PROBLEM STATEMENT:
Echo the text of every row below word for word, leaving out the pictures.

EXCERPTED DATA:
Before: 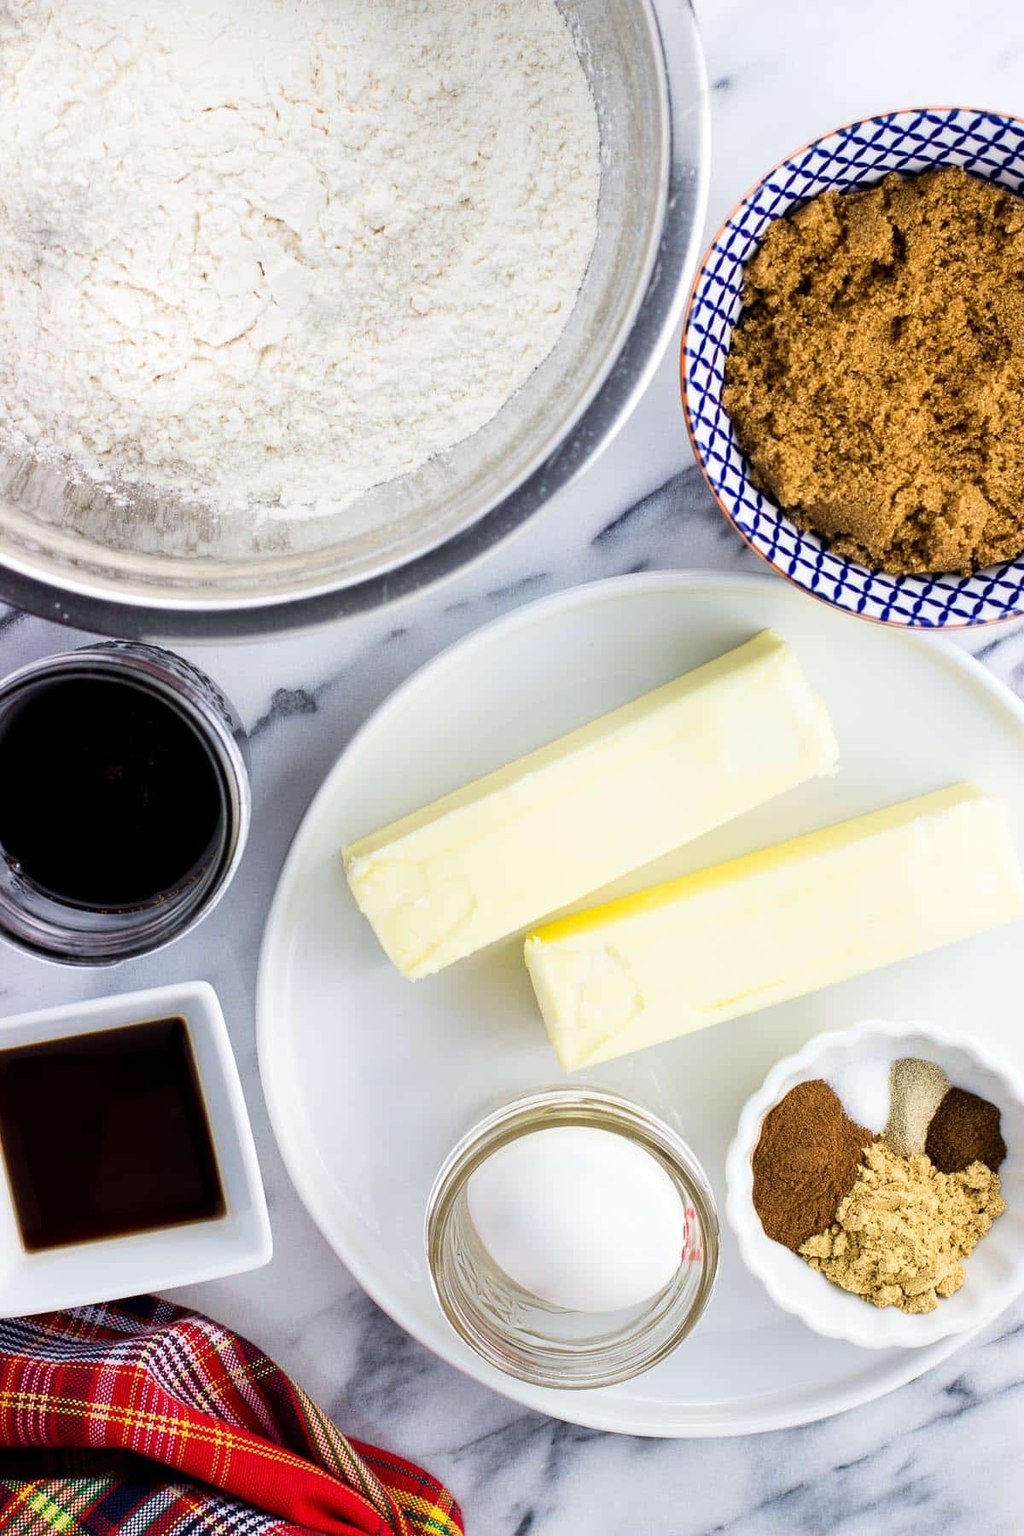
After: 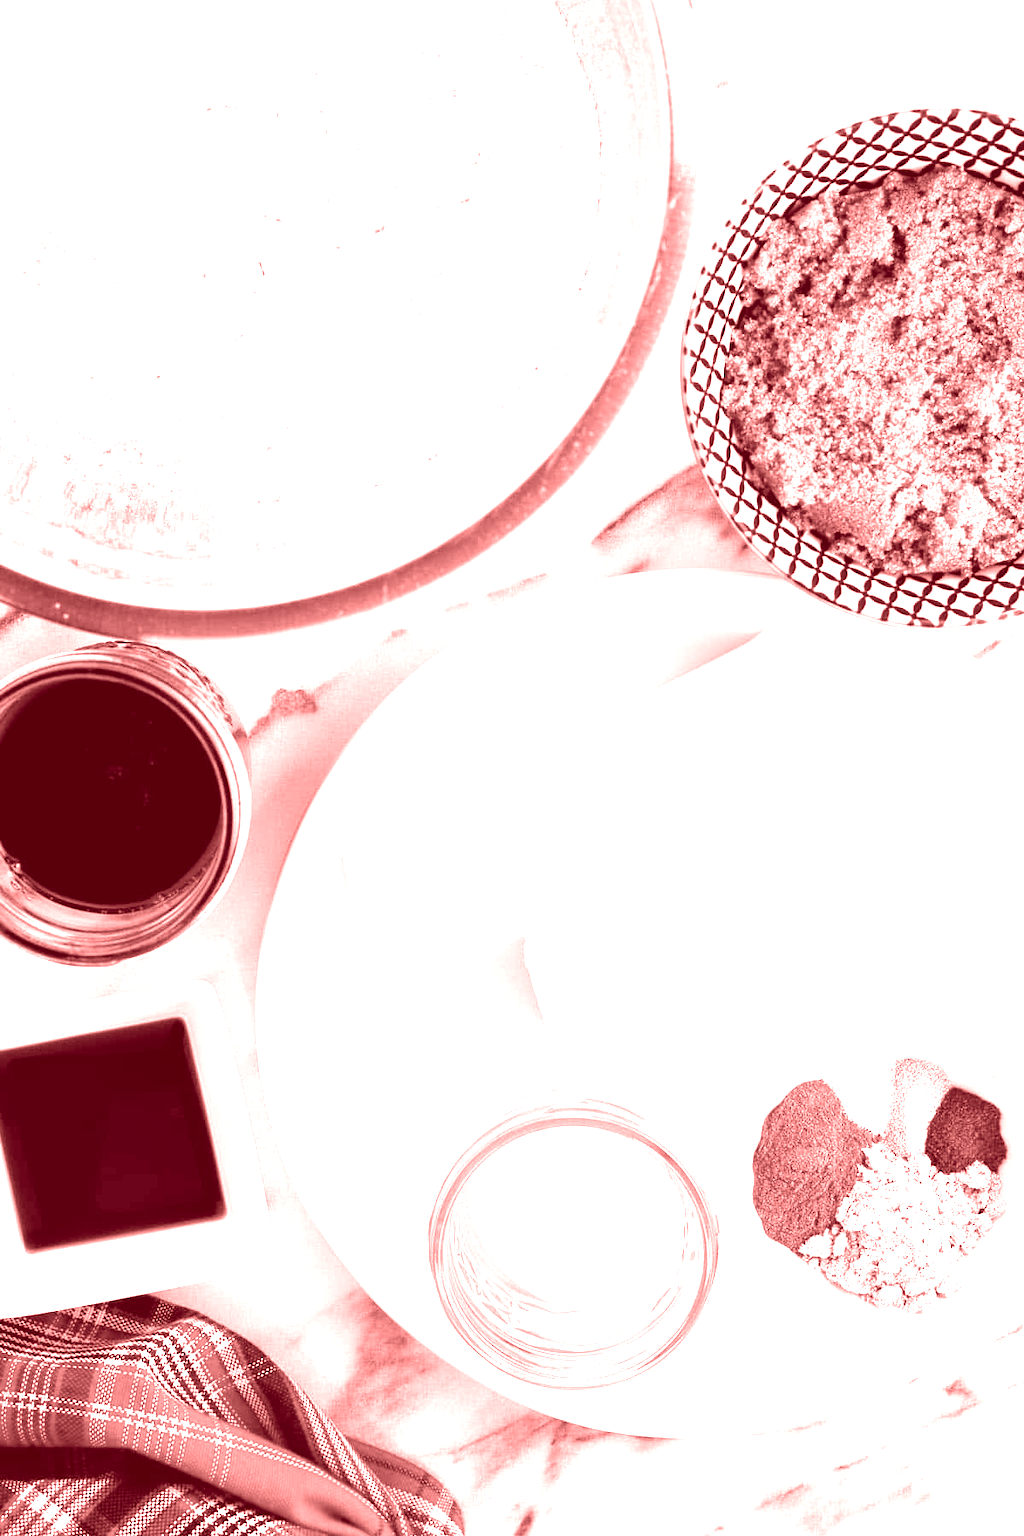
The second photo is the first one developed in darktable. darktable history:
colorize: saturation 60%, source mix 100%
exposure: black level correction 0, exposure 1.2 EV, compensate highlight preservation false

WORKED SOLUTION:
Before: 
After: 
The second photo is the first one developed in darktable. darktable history:
colorize: saturation 60%, source mix 100%
exposure: black level correction 0, exposure 1.2 EV, compensate highlight preservation false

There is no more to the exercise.